EXERCISE
Reproduce the lines of every entry below word for word, omitting the pictures.

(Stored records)
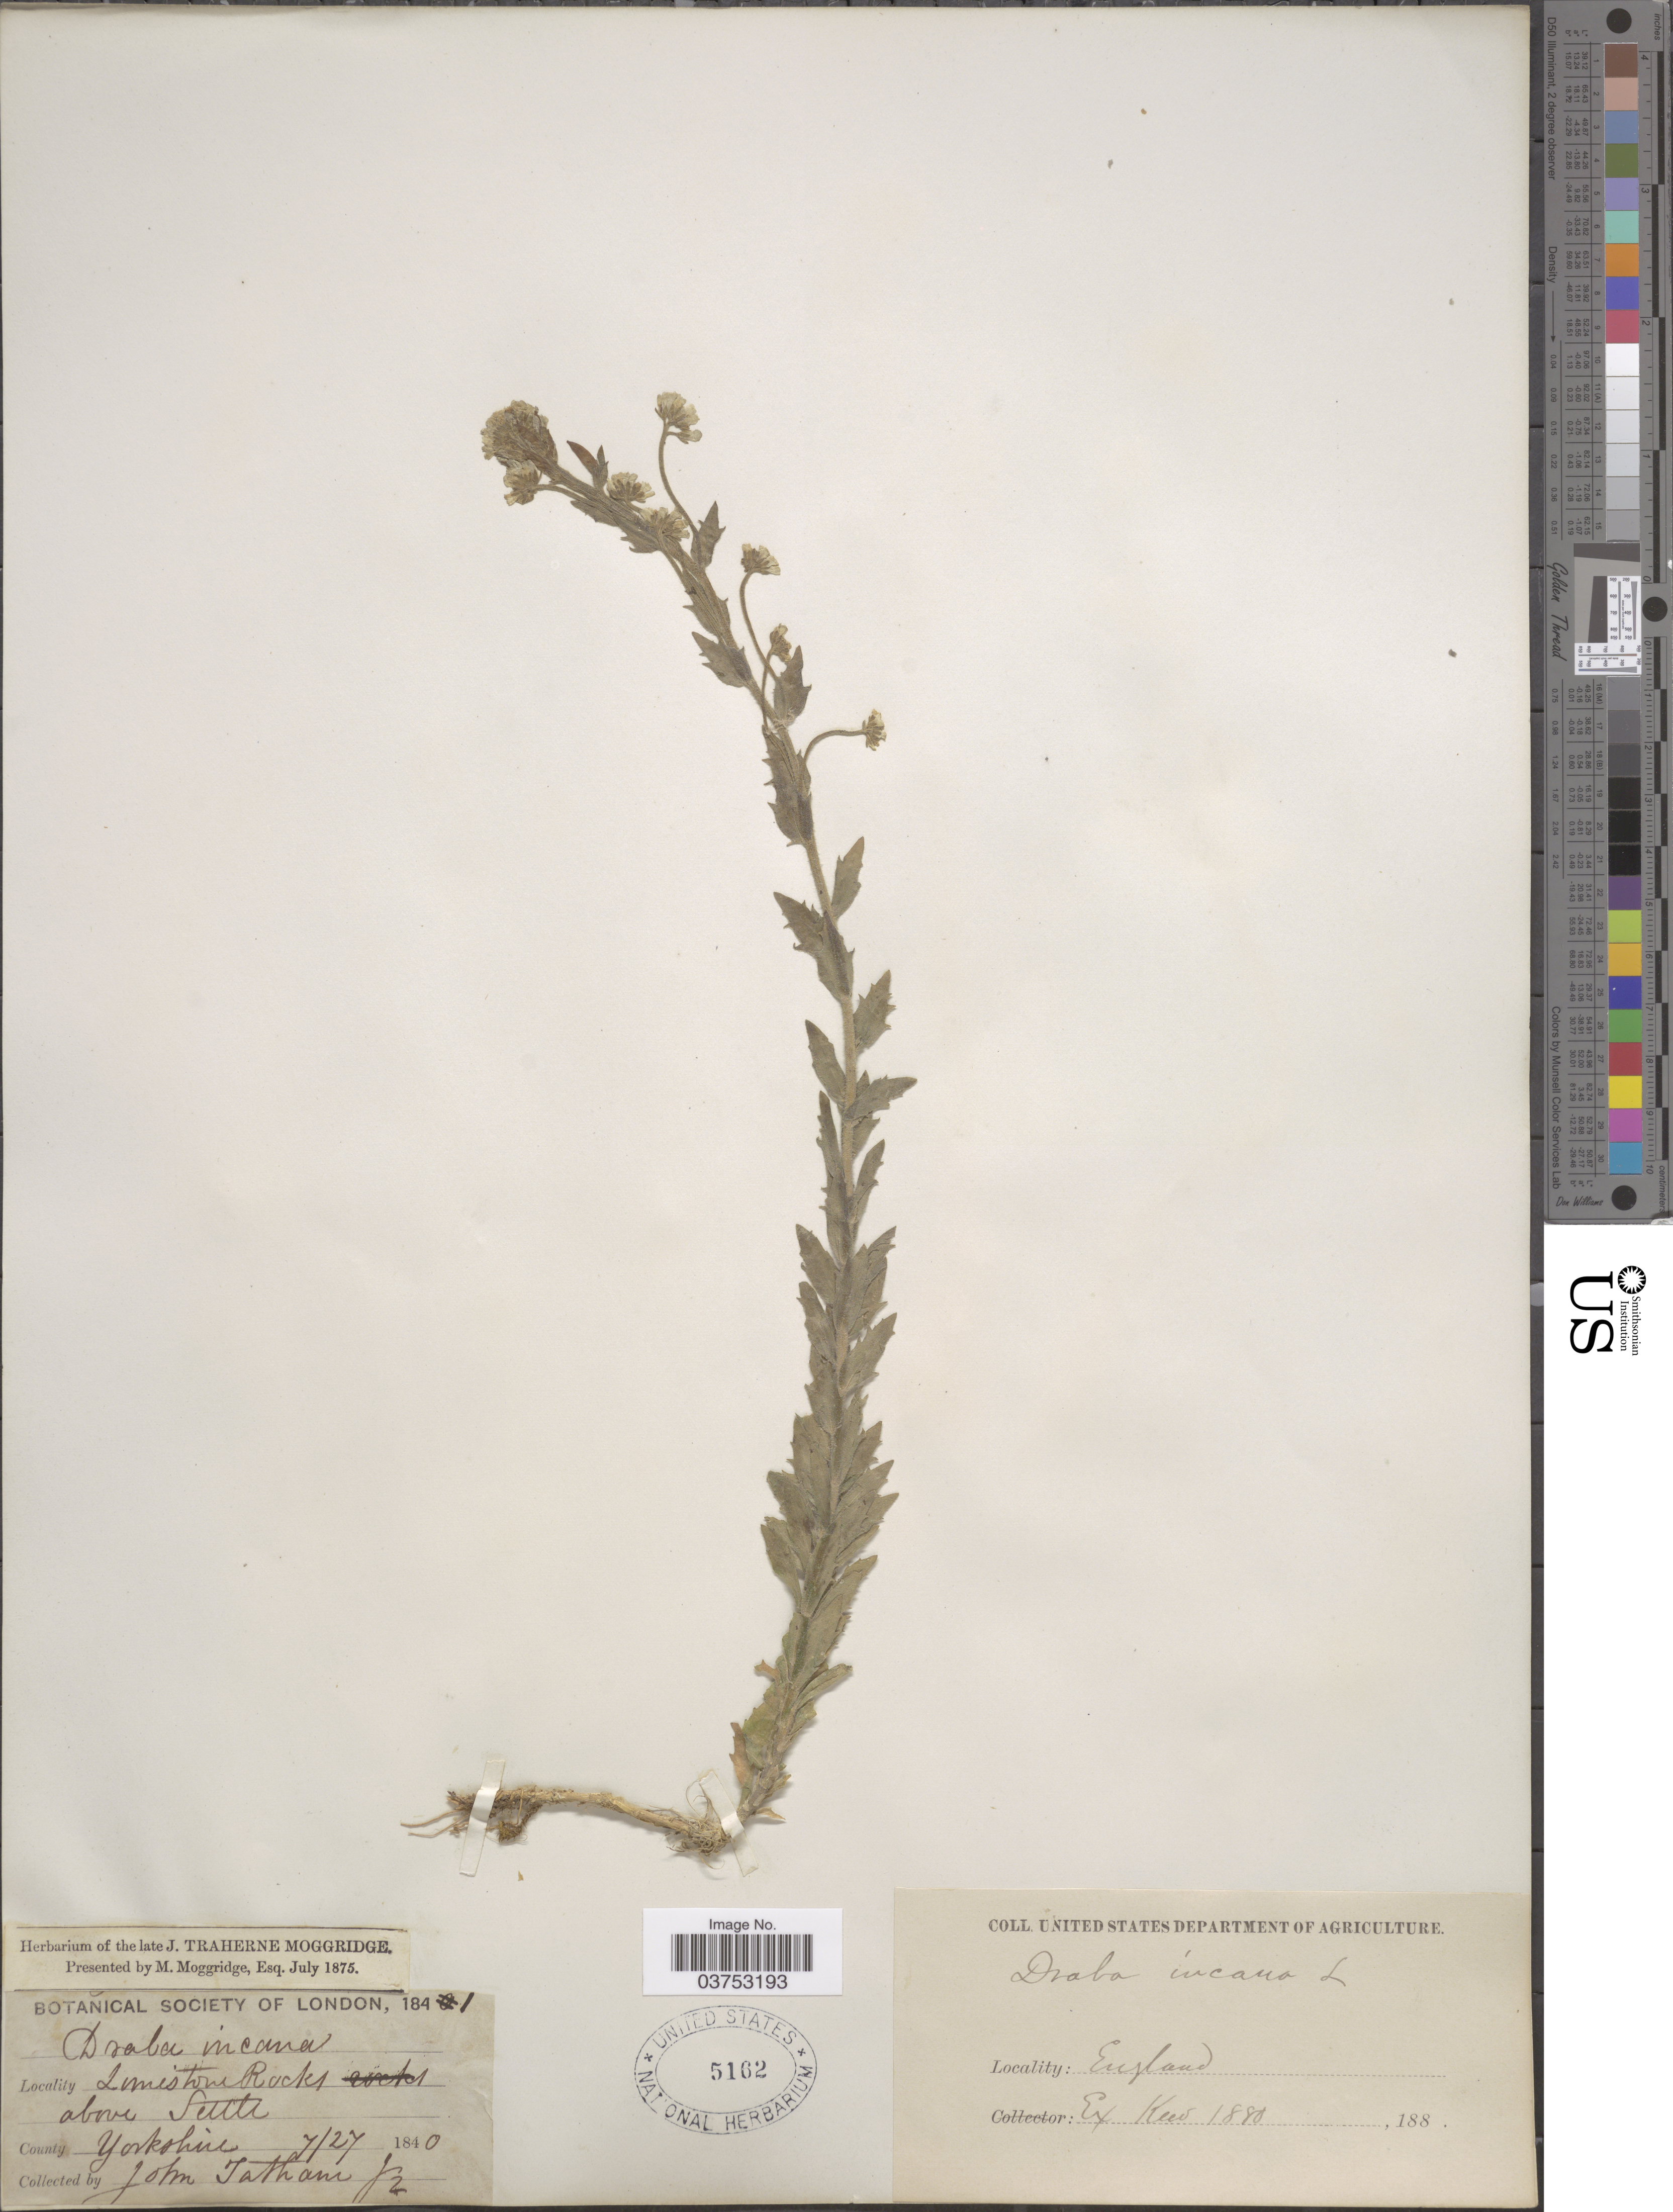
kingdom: Plantae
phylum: Tracheophyta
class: Magnoliopsida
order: Brassicales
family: Brassicaceae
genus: Draba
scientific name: Draba incana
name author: L.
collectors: J. Tatham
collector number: f2*?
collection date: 1840-07-27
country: United Kingdom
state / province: England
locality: Limestone Rocks above Settle. County Yorkshire.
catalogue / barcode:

ANSWER TO THE TASK
kingdom: Plantae
phylum: Tracheophyta
class: Magnoliopsida
order: Brassicales
family: Brassicaceae
genus: Draba
scientific name: Draba incana
name author: L.
collectors: J. Tatham
collector number: f2*?
collection date: 1840-07-27
country: United Kingdom
state / province: England
locality: Limestone Rocks above Settle. County Yorkshire.
catalogue / barcode:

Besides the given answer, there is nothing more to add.